[[ Records for this task, beginning ]]

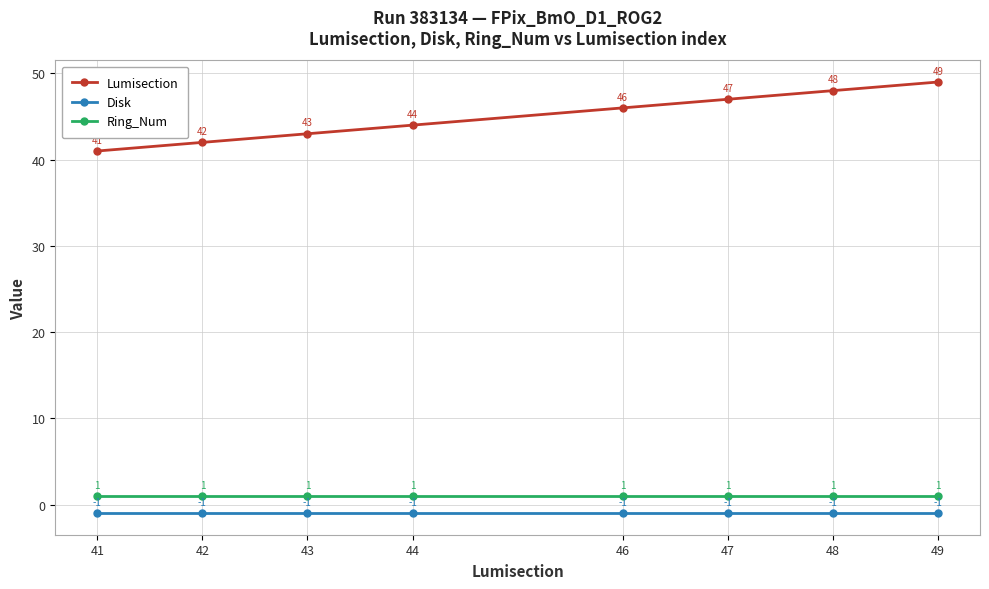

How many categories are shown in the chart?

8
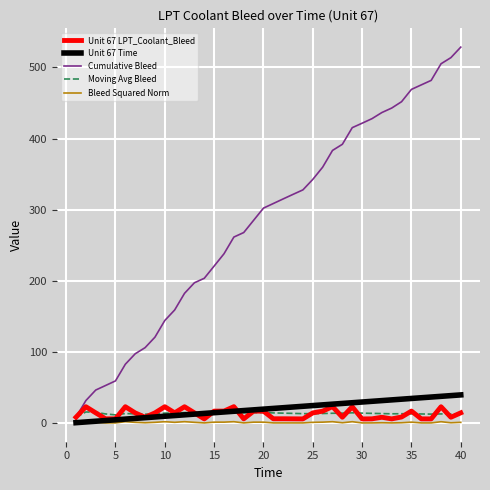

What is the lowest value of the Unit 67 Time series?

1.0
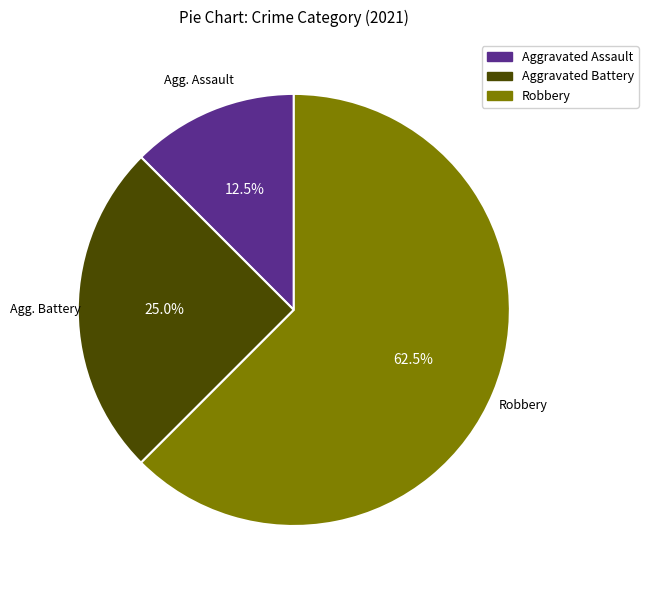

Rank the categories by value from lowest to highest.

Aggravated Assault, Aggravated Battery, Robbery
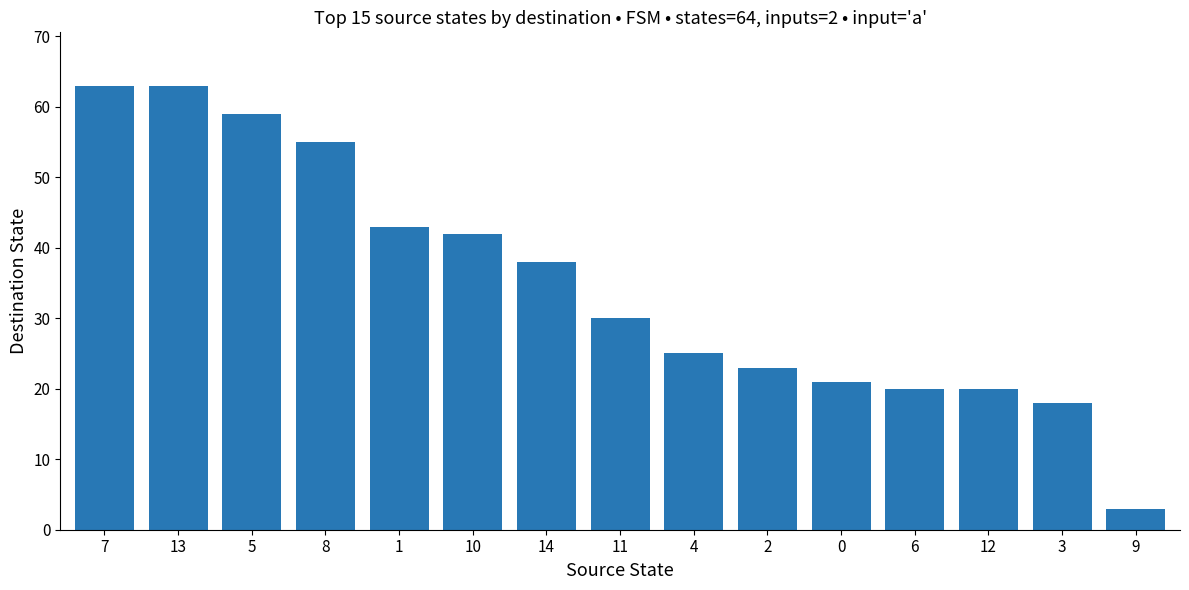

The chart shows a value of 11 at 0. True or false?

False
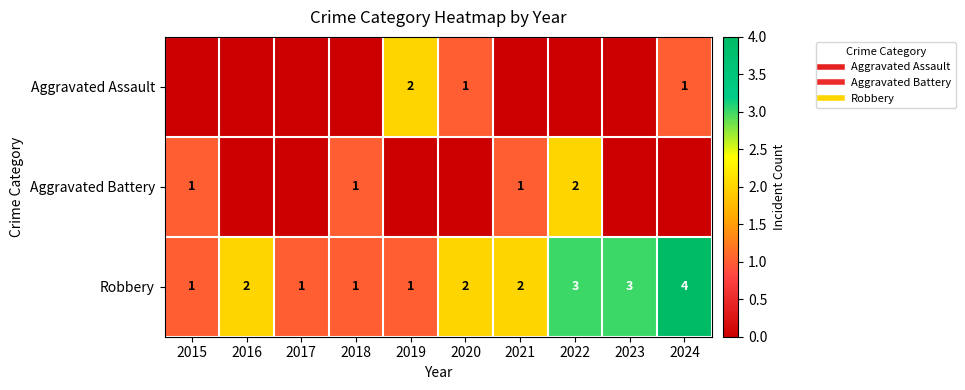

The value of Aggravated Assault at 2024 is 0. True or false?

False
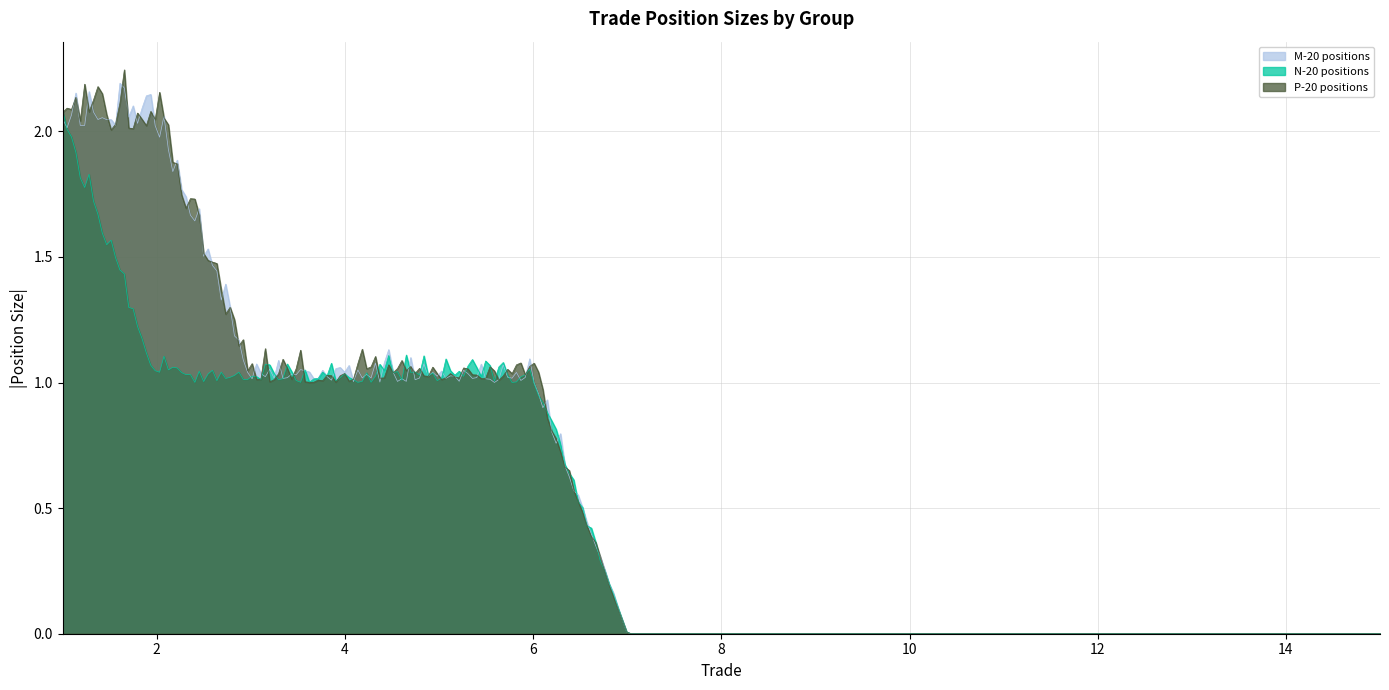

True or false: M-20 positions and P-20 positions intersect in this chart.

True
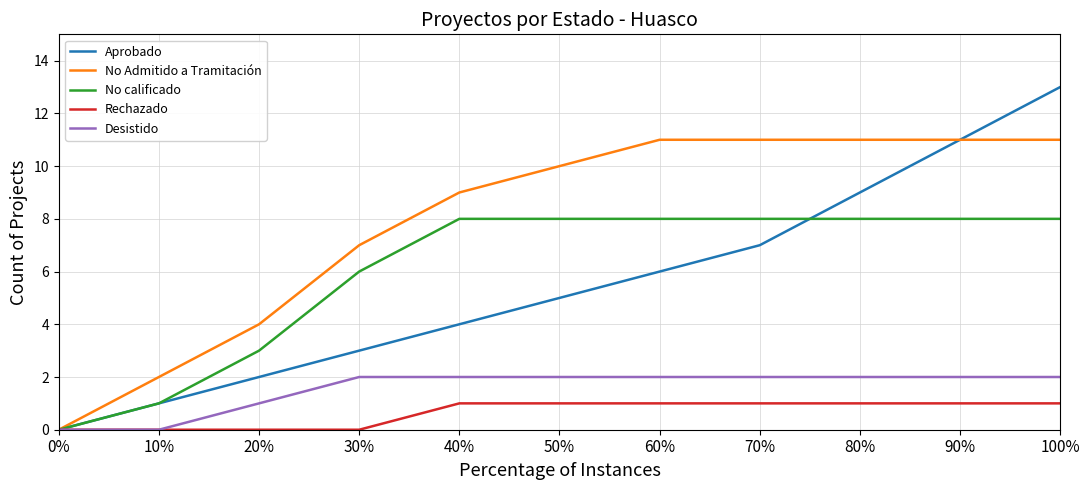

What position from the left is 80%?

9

[[ Records for this task, end ]]

- Task requirements
Repeat the records above line for line and word for word, omitting the pictures.

- Answer for the task
How many categories are shown in the chart?

8

What is the lowest value of the Unit 67 Time series?

1.0

Rank the categories by value from lowest to highest.

Aggravated Assault, Aggravated Battery, Robbery

The chart shows a value of 11 at 0. True or false?

False

The value of Aggravated Assault at 2024 is 0. True or false?

False

True or false: M-20 positions and P-20 positions intersect in this chart.

True

What position from the left is 80%?

9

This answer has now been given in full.